Any routers needing to examine the status of a remote target will also require a region status server to run in the local z/OS image for the same poolname as that servicing the target regions. If you use the default poolname in the CPLEXDEF of all your CICSplex definitions, you’ll require one region status server per z/OS image.
Figure 1 shows the lifetime of an unoptimized workload of 10,000 started tasks initiated from a single routing region. The workload is dynamically routed across a target scope of 30 target regions. Ten of these regions are managed by the same CMAS as the router, but the other 20 regions are managed by two other CMASs, one on a different LPAR in the Sysplex. Each line in the chart represents the task load in a target region at 10-second intervals. The lines clustered along the bottom of the chart are all local to the router. None of them exceed 10 percent exploitation. All the other regions are remote from the router and are continuously surging 100 percent utilization and then back to idle. This is workload batching.
Consider Figure 2. This is the same workload, but with Sysplex optimization activated. No workload batching is occurring. None of the target regions are idle or at the MAXTASK limit.

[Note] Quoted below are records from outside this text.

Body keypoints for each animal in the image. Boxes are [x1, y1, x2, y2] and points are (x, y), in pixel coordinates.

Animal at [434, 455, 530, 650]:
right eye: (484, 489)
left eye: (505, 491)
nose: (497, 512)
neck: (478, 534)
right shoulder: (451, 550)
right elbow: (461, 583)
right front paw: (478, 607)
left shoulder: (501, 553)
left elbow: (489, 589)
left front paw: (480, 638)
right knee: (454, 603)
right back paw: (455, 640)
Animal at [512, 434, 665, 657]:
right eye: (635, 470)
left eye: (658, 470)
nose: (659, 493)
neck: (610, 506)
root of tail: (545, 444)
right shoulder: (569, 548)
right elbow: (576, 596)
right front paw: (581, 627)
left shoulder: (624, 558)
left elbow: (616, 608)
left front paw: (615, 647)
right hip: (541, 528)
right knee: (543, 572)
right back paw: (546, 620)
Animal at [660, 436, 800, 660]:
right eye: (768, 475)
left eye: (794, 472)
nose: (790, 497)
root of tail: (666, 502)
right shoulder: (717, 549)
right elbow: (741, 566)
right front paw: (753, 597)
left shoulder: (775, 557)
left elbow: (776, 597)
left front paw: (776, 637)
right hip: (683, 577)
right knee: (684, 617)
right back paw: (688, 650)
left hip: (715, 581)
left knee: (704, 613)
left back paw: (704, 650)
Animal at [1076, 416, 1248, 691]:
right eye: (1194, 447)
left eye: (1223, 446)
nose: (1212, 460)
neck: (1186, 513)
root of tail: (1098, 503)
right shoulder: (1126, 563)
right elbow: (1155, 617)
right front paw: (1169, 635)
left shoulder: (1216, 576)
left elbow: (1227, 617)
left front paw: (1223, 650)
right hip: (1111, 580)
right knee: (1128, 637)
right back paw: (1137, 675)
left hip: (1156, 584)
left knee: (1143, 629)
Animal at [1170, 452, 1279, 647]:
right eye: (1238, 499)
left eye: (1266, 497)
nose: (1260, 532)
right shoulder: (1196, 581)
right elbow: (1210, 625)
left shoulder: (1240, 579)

The workload is being spread equitably. The locality of the target regions to the router is appropriately reflected; the upper band of target regions are local to the router, and the lower band is remote from it.
WLM correctly favors the local target regions over the remote ones until the task load difference for the region locality exceeds approximately 30 percent. However, the most important difference between the optimized and unoptimized workloads is represented by the number of 10-second time intervals across the bottom of each graph. The duration of the unoptimized workload was 16 10-second periods. When the same workload runs in optimized state, the workload completes in 12 periods. In this test case, that was a 25 percent savings in workload throughput time. These figures were measured in ideal circumstances; you’ll need to run your own tests to determine your precise benefits.

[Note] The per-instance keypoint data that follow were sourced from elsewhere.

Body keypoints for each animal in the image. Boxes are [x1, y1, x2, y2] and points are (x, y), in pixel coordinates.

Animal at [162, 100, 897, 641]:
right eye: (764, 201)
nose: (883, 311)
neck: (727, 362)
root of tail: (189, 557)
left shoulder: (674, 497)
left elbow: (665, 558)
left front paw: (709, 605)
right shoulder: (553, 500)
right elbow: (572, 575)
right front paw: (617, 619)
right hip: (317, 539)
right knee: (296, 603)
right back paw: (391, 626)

During testing of other intensive distributed workloads, time savings of more than 50 percent were recorded. The higher the task load throughput, the greater the savings in throughput time. Sysplex optimization appears to be most effective at times of high throughput demand for distributed workloads. These are workloads fed to CICS through asynchronous START commands. Typically, these are from MQSeries trigger transactions or WebSphere Sysplex Distributor.
Workloads that originate from synchronous dynamic routing requests—such as those from transaction routes, function ships, etc.—won’t show such an exceptional improvement unless those target regions share transaction traffic with locally initiated tasks. In those circumstances, Sysplex optimization means the router will become aware of the non-dynamic throughput to a target region long before a heartbeat occurs; again, this lets routers make more intelligent routing decisions.
If you’re running at least CICSplex to CICS TS V4.1 and your dynamic workload throughput comprises a high percentage of asynchronous routing requests, you should consider implementing Sysplex optimization.
The key points to remember are:
- To enable workload optimization, first define and execute a region status server in each MVS image that will execute CICS regions intending to exploit it. When all regions are migrated to CICS TS V4.1, those requiring optimization must be enabled in their CICS system definitions (CSYSDEFs).
- Users may mix and execute CICS TS V4.1 and pre-V4.1 regions in workload, but full optimization benefits won’t occur until all systems are running CICS TS V4.1.
- One region status server is required per pool name per z/OS image. Don’t start any servers if you don’t want to exploit optimized workloads.
- Don’t adjust the WLM RS domain tuning parameters until you’re certain an adjustment is required. When changes are deemed necessary, make them in gradual increments.
- Look at the new active workload views to monitor status and progress of workloads in target regions.